## Task details
The lines you return should be those containing the string "content", taken from the data below.

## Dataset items
════

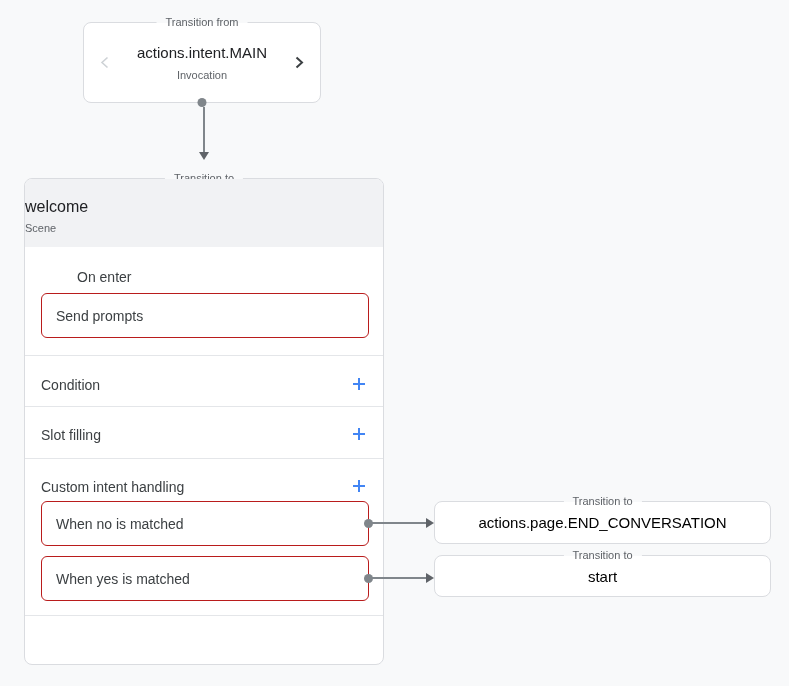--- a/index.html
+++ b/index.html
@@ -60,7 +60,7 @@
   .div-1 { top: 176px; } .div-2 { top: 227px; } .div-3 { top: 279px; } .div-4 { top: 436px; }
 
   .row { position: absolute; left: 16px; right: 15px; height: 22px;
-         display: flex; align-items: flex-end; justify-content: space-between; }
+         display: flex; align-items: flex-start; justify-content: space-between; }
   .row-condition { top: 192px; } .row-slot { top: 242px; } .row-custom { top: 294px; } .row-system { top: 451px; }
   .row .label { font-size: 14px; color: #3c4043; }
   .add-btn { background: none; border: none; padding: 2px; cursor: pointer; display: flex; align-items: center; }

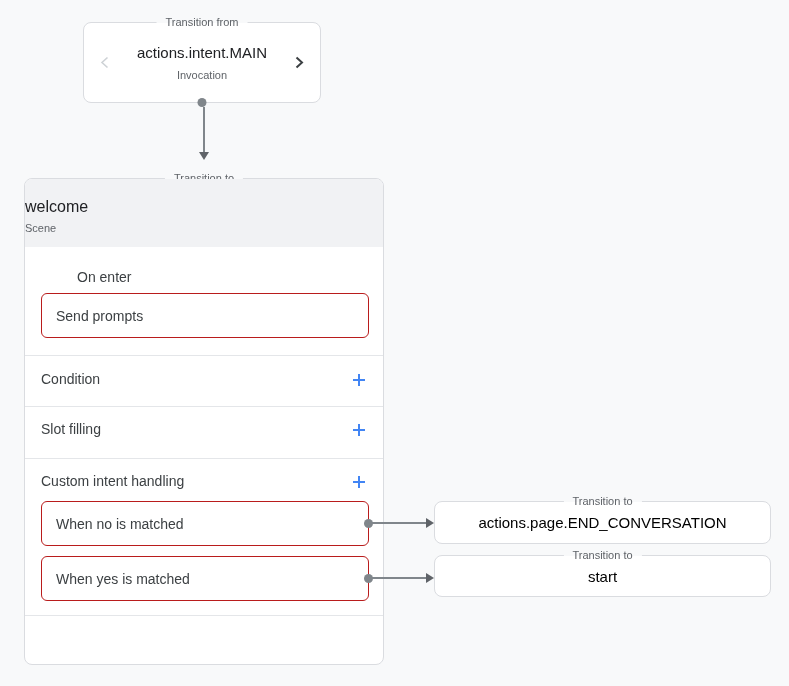--- a/index.html
+++ b/index.html
@@ -127,7 +127,7 @@
     <div class="divider div-2"></div>
 
     <div class="row row-slot">
-      <span class="label">Slot filling</span>
+      <span class="label">Slot welcome</span>
       <button class="add-btn" aria-label="add slot">
         <svg width="14" height="14" viewBox="0 0 14 14">
             <path d="M7 1 V13 M1 7 H13" stroke="#4285f4" stroke-width="2"></path>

════

## Result below
-         display: flex; align-items: flex-end; justify-content: space-between; }
+         display: flex; align-items: flex-start; justify-content: space-between; }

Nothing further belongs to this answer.